[Rendered images with source text]

━━━━━━━━━━━━━━━━━━━━

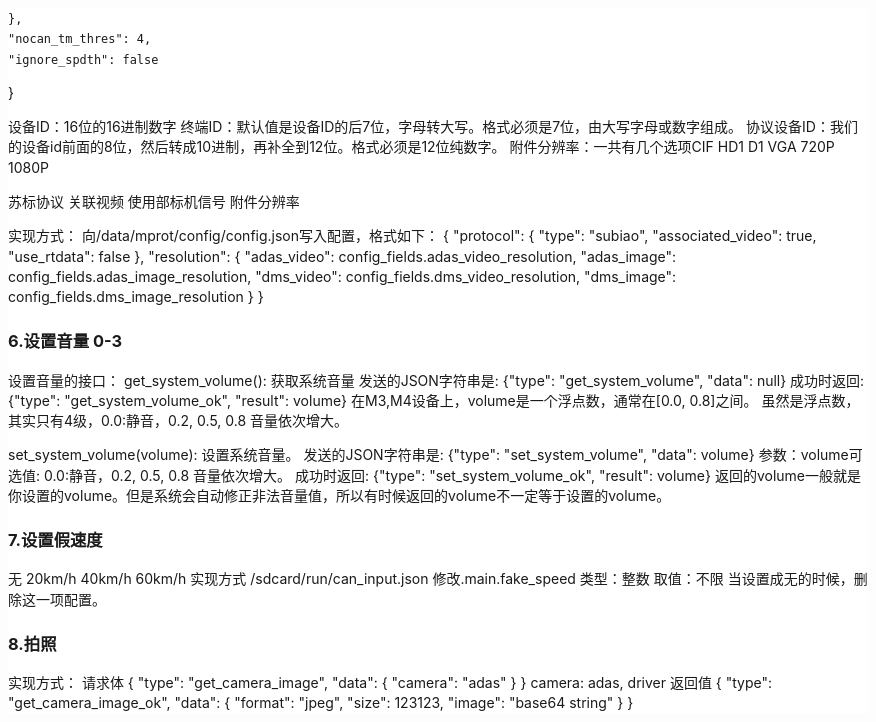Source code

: 	},
	"nocan_tm_thres": 4,
	"ignore_spdth": false
}

设备ID：16位的16进制数字
终端ID：默认值是设备ID的后7位，字母转大写。格式必须是7位，由大写字母或数字组成。
协议设备ID：我们的设备id前面的8位，然后转成10进制，再补全到12位。格式必须是12位纯数字。
附件分辨率：一共有几个选项CIF HD1 D1 VGA 720P 1080P

苏标协议
关联视频
使用部标机信号
附件分辨率

实现方式：
向/data/mprot/config/config.json写入配置，格式如下：
{
	"protocol": {
		"type": "subiao",
		"associated_video": true,
		"use_rtdata": false
	},
	"resolution": {
		"adas_video": config_fields.adas_video_resolution,
		"adas_image": config_fields.adas_image_resolution,
		"dms_video": config_fields.dms_video_resolution,
		"dms_image": config_fields.dms_image_resolution
	}
}

### 6.设置音量 0-3

设置音量的接口：
get_system_volume(): 获取系统音量
   发送的JSON字符串是: {"type": "get_system_volume", "data": null}
   成功时返回: {"type": "get_system_volume_ok", "result": volume}
   在M3,M4设备上，volume是一个浮点数，通常在[0.0, 0.8]之间。
   虽然是浮点数，其实只有4级，0.0:静音，0.2, 0.5, 0.8 音量依次增大。

set_system_volume(volume): 设置系统音量。
   发送的JSON字符串是: {"type": "set_system_volume", "data": volume}
   参数：volume可选值: 0.0:静音，0.2, 0.5, 0.8 音量依次增大。
   成功时返回: {"type": "set_system_volume_ok", "result": volume}
   返回的volume一般就是你设置的volume。但是系统会自动修正非法音量值，所以有时候返回的volume不一定等于设置的volume。

### 7.设置假速度
无 20km/h 40km/h 60km/h 实现方式 /sdcard/run/can_input.json
修改.main.fake_speed 类型：整数 取值：不限 当设置成无的时候，删除这一项配置。

### 8.拍照
实现方式： 请求体 {	"type": "get_camera_image",	"data": {	"camera":
"adas"	}	}	camera: adas, driver 返回值 {	"type": "get_camera_image_ok",
"data": {	"format": "jpeg",	"size": 123123,	"image": "base64 string"	}	}
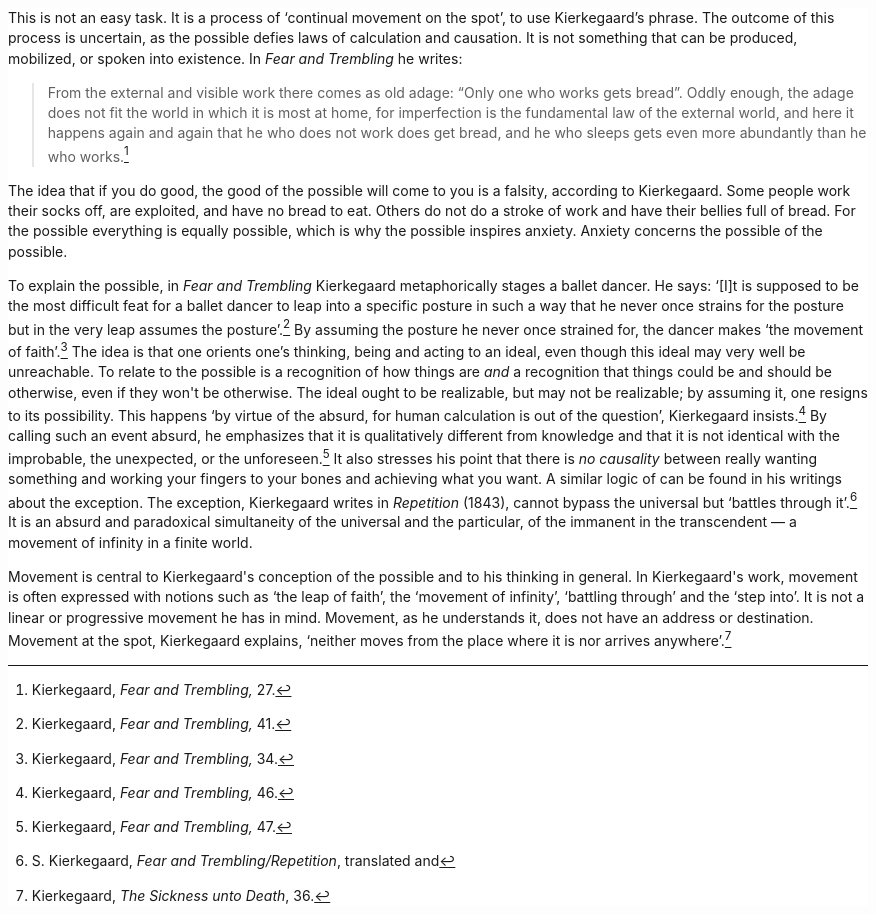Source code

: This is not an easy task. It is a process of ‘continual movement on the
spot’, to use Kierkegaard’s phrase. The outcome of this process is
uncertain, as the possible defies laws of calculation and causation. It
is not something that can be produced, mobilized, or spoken into
existence. In *Fear and Trembling* he writes:

> From the external and visible work there comes as old adage: “Only one
> who works gets bread”. Oddly enough, the adage does not fit the world
> in which it is most at home, for imperfection is the fundamental law
> of the external world, and here it happens again and again that he who
> does not work does get bread, and he who sleeps gets even more
> abundantly than he who works.[^ch01_82]

The idea that if you do good, the good of the possible will come to you
is a falsity, according to Kierkegaard. Some people work their socks
off, are exploited, and have no bread to eat. Others do not do a stroke
of work and have their bellies full of bread. For the possible
everything is equally possible, which is why the possible inspires
anxiety. Anxiety concerns the possible of the possible.

To explain the possible, in *Fear and Trembling* Kierkegaard
metaphorically stages a ballet dancer. He says: ‘\[I\]t is supposed to
be the most difficult feat for a ballet dancer to leap into a specific
posture in such a way that he never once strains for the posture but in
the very leap assumes the posture’.[^ch01_83] By assuming the posture he
never once strained for, the dancer makes ‘the movement of faith’.[^ch01_84]
The idea is that one orients one’s thinking, being and acting to an
ideal, even though this ideal may very well be unreachable. To relate to
the possible is a recognition of how things are *and* a recognition that
things could be and should be otherwise, even if they won't be
otherwise. The ideal ought to be realizable, but may not be realizable;
by assuming it, one resigns to its possibility. This happens ‘by virtue
of the absurd, for human calculation is out of the question’,
Kierkegaard insists.[^ch01_85] By calling such an event absurd, he emphasizes
that it is qualitatively different from knowledge and that it is not
identical with the improbable, the unexpected, or the unforeseen.[^ch01_86]
It also stresses his point that there is *no causality* between really
wanting something and working your fingers to your bones and achieving
what you want. A similar logic of can be found in his writings about the
exception. The exception, Kierkegaard writes in *Repetition* (1843),
cannot bypass the universal but ‘battles through it’.[^ch01_87] It is an
absurd and paradoxical simultaneity of the universal and the particular,
of the immanent in the transcendent — a movement of infinity in a finite
world.

Movement is central to Kierkegaard's conception of the possible and to
his thinking in general. In Kierkegaard's work, movement is often
expressed with notions such as ‘the leap of faith’, the ‘movement of
infinity’, ‘battling through’ and the ‘step into’. It is not a linear or
progressive movement he has in mind. Movement, as he understands it,
does not have an address or destination. Movement at the spot,
Kierkegaard explains, ‘neither moves from the place where it is nor
arrives anywhere’.[^ch01_88]


[^intro_1]: A. Galloway, *Gaming: Essays on Algorithmic Culture*, Minnesota:
[^intro_2]: T. Striphas, ‘Algorithmic Culture’, *European Journal of Cultural
[^intro_3]: P. Dourish, ‘Algorithms and Their Others: Algorithmic Culture in
[^intro_4]: R. Kitchin, ‘Thinking Critically About and Researching
[^intro_5]: Striphas, ‘Algorithmic Culture’, p. 395.
[^intro_6]: E.g. O. Halpern, *Beautiful Data: A History of Vision and Reason
[^intro_7]: Dourish, ‘Algorithms and Their Others’, 1.
[^intro_8]: Dourish, ‘Algorithms and Their Others’, 27.
[^intro_9]: T. Bucher, *If... Then: Algorithmic Power and Politics,* Oxford:
[^intro_10]: Bucher, *If... Then*, 3.
[^intro_11]: T. Gillespie, ‘Algorithm’, in *Digital Keywords: A Vocabulary of
[^intro_12]: D. Beer, ‘The Social Power of Algorithms’, *Information,
[^intro_13]: E.g. Bucher, *If… Then*; J. Cheney-Lippold, *We Are Data:
[^intro_14]: M. McLuhan, *Understanding Media: The Extensions of Man,* edited
[^intro_15]: Beer, ‘The Social Power of Algorithms’, 11.
[^intro_16]: E.g. A. MacKenzie, *Cutting Code: Software and Sociality*, New
[^intro_17]: S. Kierkegaard, *The Concept of Anxiety: A Simple Psychologically
[^intro_18]: S. Kierkegaard, *The Concept of Anxiety*, 259.
[^intro_19]: S. Kierkegaard, *The Concept of Anxiety*, 257.
[^intro_20]: S. Kierkegaard, *The Concept of Anxiety*, 257.
[^intro_21]: S. Kierkegaard, *The Concept of Anxiety*, 256.
[^intro_22]: S. Kierkegaard, *The Concept of Anxiety*, 86.
[^intro_23]: S. Kierkegaard, *The Concept of Anxiety*, 255.
[^intro_24]: S. Kierkegaard, *The Concept of Anxiety*, 257. Kierkegaard
[^intro_25]: M. Ruefle, *Madness, Rack, and Honey,* Seattle and New York: Wave
[^intro_26]: S. Kierkegaard, *The Present Age: On the Death of Rebellion*,
[^intro_27]: S. Ngai, *Ugly Feelings,* Cambridge: Harvard University Press,
[^intro_28]: Ngai, *Ugly Feelings*, 25.
[^intro_29]: G. Deleuze, ‘Postscript on the Societies of Control’, *October*,
[^intro_30]: A. Galloway, *Protocol: How Control Exists After
[^intro_31]: M. Bal, *Travelling Concepts in the Humanities: A Rough Guide,*
[^ch01_1]: Diakopolous, *Algorithmic Accountability Reporting*, 2.
[^ch01_2]: O'Neil, *Weapons of Math Destruction,* 13.
[^ch01_3]: O'Neil, *Weapons of Math Destruction,* 11.
[^ch01_4]: O'Neil, *Weapons of Math Destruction,* 31.
[^ch01_5]: A. Rouvroy, and T. Berns, ‘Algorithmic Governmentality and
[^ch01_6]: Rouvroy and Berns, ‘Algorithmic Governmentality and Prospects of
[^ch01_7]: Rouvroy and Berns, ‘Algorithmic Governmentality and Prospects of
[^ch01_8]: Cheney-Lippold, *We are Data,* 5.
[^ch01_9]: M. Pasquinelli, ‘The Spike: On the Growth and Form of Pattern
[^ch01_10]: T. Gillespie, ‘Algorithm’, in *Digital Keywords: A Vocabulary of
[^ch01_11]: Cheney-Lippold, *We are Data,* 6.
[^ch01_12]: Cheney-Lippold, *We are Data,* 6.
[^ch01_13]: Cheney-Lippold, *We are Data,* 4.
[^ch01_14]: S. Milan, ‘\#hackeverything: Everyday Life and Politics in the
[^ch01_15]: Milan, ‘\#hackeverything’, 22.
[^ch01_16]: A. Morris, ‘Whoever, Whatever: On Anonymity as Resistance to
[^ch01_17]: Morris, ‘Whoever, Whatever’, 107.
[^ch01_18]: T. Gillespie, ‘The Relevance of Algorithms’ in *Media
[^ch01_19]: A. Franke, S. Hankey, and M. Tuszynski (eds) *Nervous Systems:
[^ch01_20]: Franke, Hankey, and Tuszynski, *Nervous Systems*, 11-13.
[^ch01_21]: Pasquinelli, ‘The Spike’, 281.
[^ch01_22]: M. Willson, ‘Algorithms (and the) Everyday’, *Information,
[^ch01_23]: F. Pasquale, *The Black Box Society: The Secret Algorithms that
[^ch01_24]: F. Pasquale, *The Black Box Society: The Secret Algorithms that
[^ch01_25]: Pasquale, *The Black Box Society,* 141.
[^ch01_26]: Pasquale, *The Black Box Society,* 5.
[^ch01_27]: J. Burrell, ‘How the Machine “Thinks”: Understanding Opacity in
[^ch01_28]: Burrell, ‘How the Machine “Thinks”’, 5.
[^ch01_29]: Burrell, ‘How the Machine “Thinks”’, 2.
[^ch01_30]: Burrell, ‘How the Machine “Thinks”’, 5. That is to say, models
[^ch01_31]: C. Steiner, *Automate This: How Algorithms Came to Rule Our
[^ch01_32]: Steiner, *Automate This*, 18.
[^ch01_33]: Steiner, *Automate This*, 19.
[^ch01_34]: Steiner, *Automate This*, 419.
[^ch01_35]: S. Cave, ‘Intelligence: A History’*, Aeon*, 2017,
[^ch01_36]: Cave, ‘Intelligence: A History’.
[^ch01_37]: Admittedly, not all scholars consider algorithmic culture to be a
[^ch01_38]: C.S. Evans, *Kierkegaard: An Introduction*, Cambridge: Cambridge
[^ch01_39]: Translated by Kierkegaard scholar Bruce Kirmmse as ‘step into
[^ch01_40]: Evans, *Kierkegaard*, 29.
[^ch01_41]: S. Kierkegaard, *The Sickness unto Death: A Christian
[^ch01_42]: Kierkegaard, *The Sickness unto Death*, 29-30.
[^ch01_43]: S. Kierkegaard, *Either/Or: A Fragment of Life*, translated by A.
[^ch01_44]: Kierkegaard, *Either/Or*, 392.
[^ch01_45]: Kierkegaard, *Either/Or*, 393.
[^ch01_46]: Kierkegaard, *Either/Or*, 392.
[^ch01_47]: Kierkegaard, *Either/Or*, 393.
[^ch01_48]: S. Kierkegaard, *Concluding Unscientific Postscript to
[^ch01_49]: Evans, *Kierkegaard*, 48-50.
[^ch01_50]: S. Kierkegaard, *The Concept of Anxiety: A Simple Psychologically
[^ch01_51]: Kierkegaard, *The Concept of Anxiety,* 256.
[^ch01_52]: Kierkegaard, *Concluding Unscientific Postscript,* 182.
[^ch01_53]: Kierkegaard, *Concluding Unscientific Postscript,* 182.
[^ch01_54]: Kierkegaard, *Concluding Unscientific Postscript,* 182.
[^ch01_55]: Howard, as cited in G.R. Beabout, *Kierkegaard on Anxiety and
[^ch01_56]: Beabout, *Kierkegaard on Anxiety and Despair.*
[^ch01_57]: Kierkegaard, *The Concept of Anxiety,* 257.
[^ch01_58]: Kierkegaard, *The Concept of Anxiety,* 94-96.
[^ch01_59]: Kierkegaard, *The Sickness unto Death*, 30-42.
[^ch01_60]: Kierkegaard, *The Sickness unto Death*, 36.
[^ch01_61]: Kierkegaard, *The Sickness unto Death*, 48.
[^ch01_62]: Kierkegaard, *The Sickness unto Death*, 48.
[^ch01_63]: Kierkegaard, *The Present Age,* 33-35.
[^ch01_64]: Kierkegaard, *The Sickness unto Death*, 41-42.
[^ch01_65]: Kierkegaard, *The Concept of Anxiety,* 176.
[^ch01_66]: Kierkegaard argues in *Concluding Unscientific Postscript*:
[^ch01_67]: S. Kierkegaard, *Fear and Trembling/Repetition*, translated and
[^ch01_68]: S. Kierkegaard, *Philosophical Fragments,* translated and edited
[^ch01_69]: Kierkegaard, *Philosophical Fragments*, 107, italics in original.
[^ch01_70]: A.D.C. Cake, ‘Thinking the Unknown: Kierkegaard’s Climacus and
[^ch01_71]: Cake, ‘Thinking the Unknown’.
[^ch01_72]: Kierkegaard, *The Sickness unto Death,* 38.
[^ch01_73]: Kierkegaard, *The Sickness unto Death,* 38.
[^ch01_74]: Kierkegaard, *The Concept of Anxiety,* 116.
[^ch01_75]: Kierkegaard, *Concluding Unscientific Postscript,* 41.
[^ch01_76]: Kierkegaard, *Concluding Unscientific Postscript,* 435.
[^ch01_77]: Kierkegaard, *Fear and Trembling,* 46.
[^ch01_78]: Kierkegaard, *The Concept of Anxiety,* 71.
[^ch01_79]: Kierkegaard, *The Sickness unto Death*, 40.
[^ch01_80]: Kierkegaard, *The Sickness unto Death*, 40.
[^ch01_81]: Kierkegaard, *The Sickness unto Death*, 40.
[^ch01_82]: Kierkegaard, *Fear and Trembling,* 27.
[^ch01_83]: Kierkegaard, *Fear and Trembling,* 41.
[^ch01_84]: Kierkegaard, *Fear and Trembling,* 34.
[^ch01_85]: Kierkegaard, *Fear and Trembling,* 46.
[^ch01_86]: Kierkegaard, *Fear and Trembling,* 47.
[^ch01_87]: S. Kierkegaard, *Fear and Trembling/Repetition*, translated and
[^ch01_88]: Kierkegaard, *The Sickness unto Death*, 36.
[^ch01_89]: Kierkegaard, *The Concept of Anxiety,* 152, italics mine.
[^ch01_90]: Kierkegaard as cited in B.H. Kirmmse, ‘Introduction: Letting
[^ch01_91]: Kierkegaard, *The Sickness unto Death*, 30-31.
[^ch01_92]: Kierkegaard, *The Sickness unto Death,* 36.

━━━━━━━━━━━━━━━━━━━━

DIRECTIONS.
Change "subiao" to "yuebiao" and reproduce the listing starting at its very beginning and ending at the line that contains "虽然是浮点数，其实只有4级，0.0:静音，0.2, 0.5, 0.8 音量依次增大。", leaving everything else unchanged. Omit the pictures from your answer.

WORKED SOLUTION.
Source code

: 	},
	"nocan_tm_thres": 4,
	"ignore_spdth": false
}

设备ID：16位的16进制数字
终端ID：默认值是设备ID的后7位，字母转大写。格式必须是7位，由大写字母或数字组成。
协议设备ID：我们的设备id前面的8位，然后转成10进制，再补全到12位。格式必须是12位纯数字。
附件分辨率：一共有几个选项CIF HD1 D1 VGA 720P 1080P

苏标协议
关联视频
使用部标机信号
附件分辨率

实现方式：
向/data/mprot/config/config.json写入配置，格式如下：
{
	"protocol": {
		"type": "yuebiao",
		"associated_video": true,
		"use_rtdata": false
	},
	"resolution": {
		"adas_video": config_fields.adas_video_resolution,
		"adas_image": config_fields.adas_image_resolution,
		"dms_video": config_fields.dms_video_resolution,
		"dms_image": config_fields.dms_image_resolution
	}
}

### 6.设置音量 0-3

设置音量的接口：
get_system_volume(): 获取系统音量
   发送的JSON字符串是: {"type": "get_system_volume", "data": null}
   成功时返回: {"type": "get_system_volume_ok", "result": volume}
   在M3,M4设备上，volume是一个浮点数，通常在[0.0, 0.8]之间。
   虽然是浮点数，其实只有4级，0.0:静音，0.2, 0.5, 0.8 音量依次增大。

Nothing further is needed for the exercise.